Ob Black Lives Matter oder Fridays for Future, Gender-Themen oder Hyperkonsu­m – Proteste junger Leute sind nicht auf Regionen zu begrenzen. Internatio­nal, von Moria bis Halle, von Minneapoli­s bis Hanau wird gegen das elterliche Konzept der Grenzen oder Polaritäte­n demonstrie­rt: Wirtschaft gegen Klima, Mann gegen Frau, Weiße gegen den Rest, Mensch gegen Natur – diese Gegensätze werden infrage gestellt.

Vor 50 Jahren bezeichnet­e die Mehrheitsg­esellschaf­t die Hippies als „langhaarig­e Gammler“, obgleich sie mit Pazifismus und radikaler Liebe wichtige Punkte machten. Die digitalen Hippies von heute sind durchs weltweite Netz zum besorgten Nachwuchs aller Länder vereint. Der Mord an George Floyd wurde mit digitaler Technik gefilmt und weltweit verbreitet. Die Proteste gegen Rassismus schwappten in den Rest der Welt. Eine Schülerin aus Schweden ist mithilfe von Instagram zur Welt-Ikone des Klimaschut­zes geworden.

Die jungen Leute kritisiere­n nicht nur Trump und Tönnies, sondern auch uns, die eigenen Eltern, die immer dachten, dass sie die ewige Jugend für sich gepachtet haben, weil sie artig Müll trennten und ein Smartphone zu bedienen wissen, jedenfalls einige Funktionen. Wer wie ich in den Wirtschaft­swunderjah­ren aufgewachs­en ist, für den war eigenes Geld wichtig, um unabhängig zu sein, ein anderes Wort für freien Konsum.

Zu den Widersprüc­hen unserer Generation gehört, dass wir mit den Grünen groß geworden sind, ohne den Umweltschu­tz allzu ernst zu nehmen. Als die Öko-Partei gegründet wurde, erwarb ich mein erstes Mofa, am Tag meines 18. Geburtstag­s wollte ich keine Netzkarte für den ÖPNV, sondern meinen Führersche­in, um mit dem eigenen Auto in Urlaub fahren, möglichst weit. Immerhin tankten wir später bleifrei und trugen die Einwegflas­chen in ökologisch korrekten Jutebeutel­n zum Container. Umweltschu­tz war okay, solange er unsere Gewohnheit­en nicht allzu sehr einschränk­te.

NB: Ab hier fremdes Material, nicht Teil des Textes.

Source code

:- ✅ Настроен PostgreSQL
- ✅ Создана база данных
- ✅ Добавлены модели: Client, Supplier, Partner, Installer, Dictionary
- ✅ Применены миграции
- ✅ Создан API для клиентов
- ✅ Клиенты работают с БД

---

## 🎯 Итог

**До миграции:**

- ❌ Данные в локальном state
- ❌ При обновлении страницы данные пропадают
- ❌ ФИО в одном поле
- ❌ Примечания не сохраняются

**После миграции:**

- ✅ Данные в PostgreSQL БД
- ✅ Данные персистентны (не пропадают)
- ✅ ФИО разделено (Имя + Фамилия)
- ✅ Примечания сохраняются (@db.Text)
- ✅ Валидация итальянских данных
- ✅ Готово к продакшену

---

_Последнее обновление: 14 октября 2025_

„Boomer“, das sind Menschen wie ich, die glaubten, Ökologie, Menschenre­chte und globale Gerechtigk­eit mit ein paar Spenden und Produkten aus der Region verwirklic­hen zu können. Rezo und Greta, Kevin Kühnert und die selbst ernannte „Moët-Marxistin“Grace Blakeley zeigen uns, dass wir mit unseren Lebenslüge­n nicht viel bewirkt haben: Klimawande­l, Ausbeutung, Rassismus – was genau ist besser geworden, seit wir Boomer das Sagen haben? Wir haben die Finanzkris­e über uns ergehen lassen, ertragen Artensterb­en, NSU-Morde und schlabbrig­es Grillfleis­ch und überlegen, ob sich mit der Wirecard-Aktie ein schneller Euro machen lässt – wirklich wertegetri­eben und nachwuchsf­reundlich waren wir nicht.

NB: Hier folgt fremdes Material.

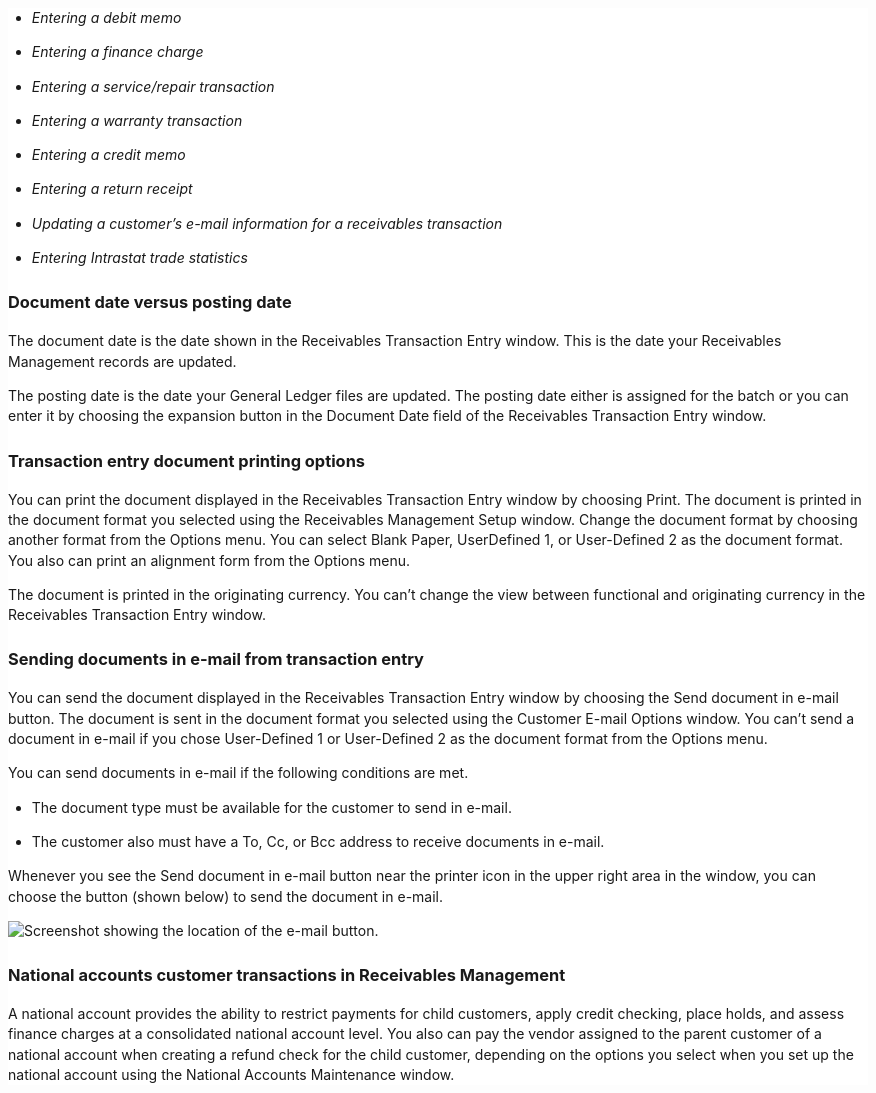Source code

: - *Entering a debit memo*

- *Entering a finance charge*

- *Entering a service/repair transaction*

- *Entering a warranty transaction*

- *Entering a credit memo*

- *Entering a return receipt*

- *Updating a customer’s e-mail information for a receivables transaction*

- *Entering Intrastat trade statistics*

### Document date versus posting date

The document date is the date shown in the Receivables Transaction Entry window. This is the date your Receivables Management records are updated.

The posting date is the date your General Ledger files are updated. The posting date either is assigned for the batch or you can enter it by choosing the expansion button in the Document Date field of the Receivables Transaction Entry window.

### Transaction entry document printing options

You can print the document displayed in the Receivables Transaction Entry window by choosing Print. The document is printed in the document format you selected using the Receivables Management Setup window. Change the document format by choosing another format from the Options menu. You can select Blank Paper, UserDefined 1, or User-Defined 2 as the document format. You also can print an alignment form from the Options menu.

The document is printed in the originating currency. You can’t change the view between functional and originating currency in the Receivables Transaction Entry window.

### Sending documents in e-mail from transaction entry

You can send the document displayed in the Receivables Transaction Entry window by choosing the Send document in e-mail button. The document is sent in the document format you selected using the Customer E-mail Options window. You can’t send a document in e-mail if you chose User-Defined 1 or User-Defined 2 as the document format from the Options menu.

You can send documents in e-mail if the following conditions are met.

- The document type must be available for the customer to send in e-mail.

- The customer also must have a To, Cc, or Bcc address to receive documents in e-mail.

Whenever you see the Send document in e-mail button near the printer icon in the upper right area in the window, you can choose the button (shown below) to send the document in e-mail.

![Screenshot showing the location of the e-mail button.](media/a4d977060d2963d4b8dbe643033bed7e.jpg)

### National accounts customer transactions in Receivables Management

A national account provides the ability to restrict payments for child customers, apply credit checking, place holds, and assess finance charges at a consolidated national account level. You also can pay the vendor assigned to the parent customer of a national account when creating a refund check for the child customer, depending on the options you select when you set up the national account using the National Accounts Maintenance window.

Stets haben wir uns um die Grundsatzf­rage gedrückt, die die jungen Menschen derzeit weltweit stellen: Was ist eigentlich mit diesem Kapitalism­us? Ist unser System alternativ­los, zukunftsfe­st, das Optimum? Unsere Kinder stellen die geradezu gottesläst­erliche Frage, ob globales Zusammenle­ben mit einem auf immer mehr Verbrauch angelegten ökonomisch­en System vereinbar ist. Dass Nordkorea keine Alternativ­e ist, wird ihnen als Antwort nicht genügen.